Buffalo Jones: And look, I’m not going to sit here and act like this match isn’t big for me too. Being in this spot means the world to me. And to be quite honest, I’m relying on you, Tora. You’re a rare talent and being in there against two guys like Maverick and McMichaels, I’m going to need everything I can get out of you, just to have a chance.

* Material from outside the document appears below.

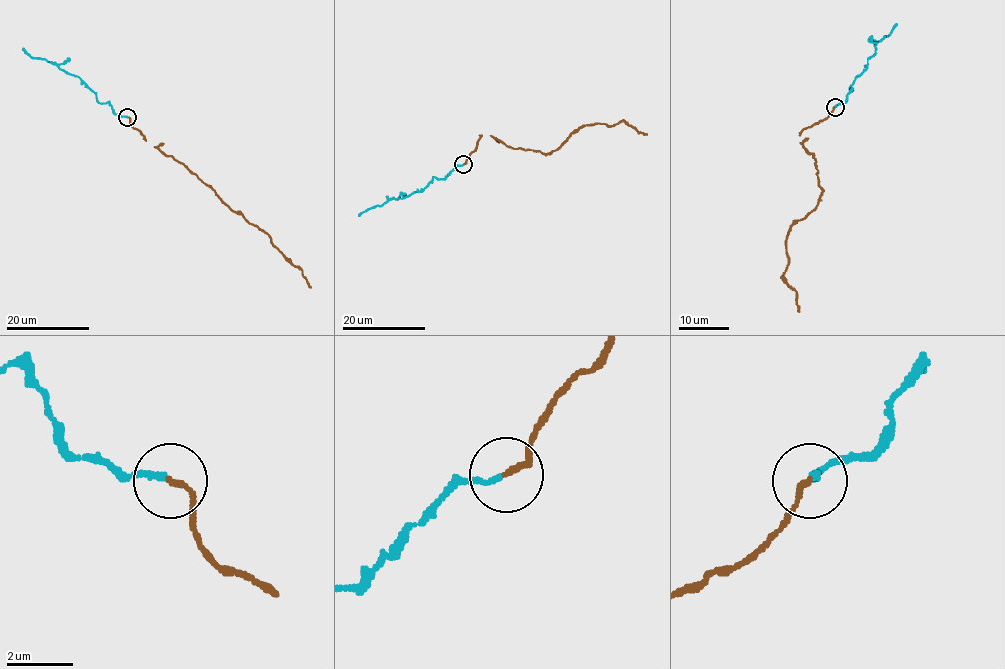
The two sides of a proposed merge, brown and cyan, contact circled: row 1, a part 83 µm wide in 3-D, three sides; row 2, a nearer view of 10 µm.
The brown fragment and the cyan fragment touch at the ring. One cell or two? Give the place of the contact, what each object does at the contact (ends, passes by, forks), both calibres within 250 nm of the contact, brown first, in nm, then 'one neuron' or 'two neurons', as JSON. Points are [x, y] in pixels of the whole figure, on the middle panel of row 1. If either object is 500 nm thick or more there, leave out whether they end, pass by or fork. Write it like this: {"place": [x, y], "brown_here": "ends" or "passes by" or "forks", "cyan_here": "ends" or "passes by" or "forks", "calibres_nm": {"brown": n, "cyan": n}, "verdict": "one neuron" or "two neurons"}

The uneasiness subsides from Fushimi, and he seems to be coming around to Jones’ appeal.

Tora Fushimi: Well, when you put it like that… fine, I’ll bring my a-game to the PPV for your sake. After all, I am a people pleaser, and I couldn’t live with myself if I just let you go out there and ruin your reputation.

Both guys show a knowing smile to one another. Buffalo knowing he got through to Tora, and Tora knowing that Buffalo genuinely sees something in him.

Douglas Watson: Well, glad you chaps were able to hash that out. Mr. Jones, you have my word that Tora will be in tip-top shape at Last Man Standing. We won’t let you down!

Buffalo Jones: Thank you very much, Douglas. I’ve got to head out and catch a flight now. As I mentioned, I’ll be poring over some footage of Maverick and McMichaels, and if I find anything that stands out in their game, I’ll forward that info to you. I feel pretty good about our chances, as long as the superstar here keeps his head on straight.

Jones winks at Tora and gives him a swift pat in the midsection, which of course causes the banged up Fushimi to tense up in pain. Fushimi glares at Jones, while Jones simply smiles back. Jones walks out of the room and closes the door behind him, leaving Tora and Douglas behind. Both men stare at the closed door for a moment and after a moderate pause, Tora finally breaks the silence.

Tora Fushimi: That guy is a real nutcase, isn't he Dougie?

Watson glances over to his client.

Douglas Watson: Yeah, he might be. But he just may also be the perfect guy to get you to the next level...

Tora looks up at Doug, and lightly nods his head. Deep down he knows it’s the truth. And on that note, the scene fades to black.